The reference to a ‘National Right to Health (RTH) Act’ in the draft National Health Policy (NHP) has generally been welcomed by policy advocates and activists alike. The NHP says that “the Center shall enact, after due discussion and on the request of three or more States (..) a National Health Rights Act, which will ensure health as a fundamental right, whose denial will be justiciable. States would voluntarily opt to adopt this by a resolution of their Legislative Assembly. ..”.
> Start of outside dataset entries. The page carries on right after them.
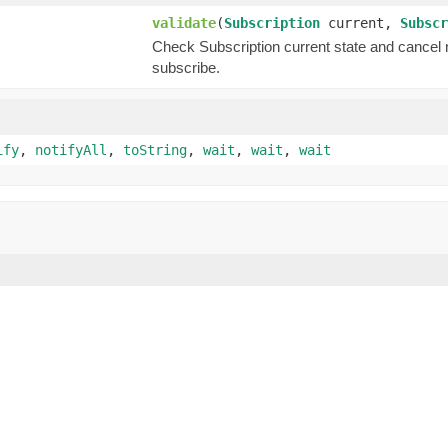
validate
(
Subscription
current,
Subscr
Check Subscription current state and cancel new
subscribe.
ify
,
notifyAll
,
toString
,
wait
,
wait
,
wait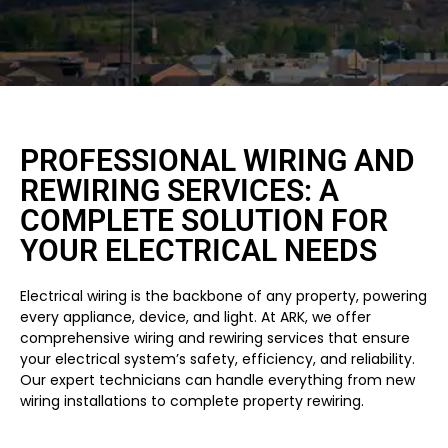
PROFESSIONAL WIRING AND
REWIRING SERVICES: A
COMPLETE SOLUTION FOR
YOUR ELECTRICAL NEEDS
Electrical wiring is the backbone of any property, powering
every appliance, device, and light. At ARK, we offer
comprehensive wiring and rewiring services that ensure
your electrical system’s safety, efficiency, and reliability.
Our expert technicians can handle everything from new
wiring installations to complete property rewiring.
In the absence of an actual draft it is not possible to concretely comment on the extent to which such an Act would advance public health goals. However, a perusal of the NHP draft itself provides some indicators. The proposal to enact a RTH legislation is prefaced in the NHP by several questions. These include: i) whether the level of economic and health systems development allows us to make denial an offense; ii) Whether a central law is feasible given that health is a state subject; and iii) whether such a law should mainly focus on the enforcement of public health standards on water, sanitation, food safety, air pollution etc, or on access to health care and quality of health care. Clearly, the attempt is to circumscribe the discussions on the Act by questioning its feasibility, given economic and health system constraints, and by proposing that such an Act might merely pertain to adherence to certain (yet unstated) standards in certain areas (water, sanitation, food safety, etc.). It is important to note that the latter proposal pertains only to standards and not to entitlement to services. The already compromised ambition of the proposed Act may be contrasted with the bold vision of the ‘Universal Declaration of Human Rights’ which affirms: “Everyone has the right to a standard of living adequate for the health of himself and of his family, including food, clothing, housing and medical care and necessary social services”; or the ‘International Covenant on Economic, Social and Cultural Rights’ which recognizes “the right of everyone to the enjoyment of the highest attainable standard of physical and mental health”.

Further, the mere enactment of a piece of legislation does not translate into real benefits in the absence of an ecosystem that can deliver on the rights enshrined in the legislation. For example the Brazilian Constitution recognized health as a human right and its provision as a duty of the state in 1988. Yet, progress in actual realization of benefits was slow in the ensuing decades as the then conservative government was reluctant to frame polices and pledge resources that were necessary. It was only when a more progressive government was elected to office that there was a concerted attempt to match the language of the Constitutional guarantee with real action. Closer home, the widely perceived failure of the Right to Education Act, points to the contradiction between a relatively progressive legislation and a neoliberal government that actively promotes cuts on social sector spending. The NHP provides indications that the government is reluctant to commit itself to pledging significantly enhanced allocation for health care. It proposes a model of health care premised on ‘strategic purchasing’ thereby signaling a retreat of the state from provision of health care services. In such a milieu even a progressive Right to Health Act might end up as empty rhetoric.

However, the actual mention of intent regarding a RTH Act in the NHP is a welcome move and can open the way for larger debates on the progressive realization of the Right to Health.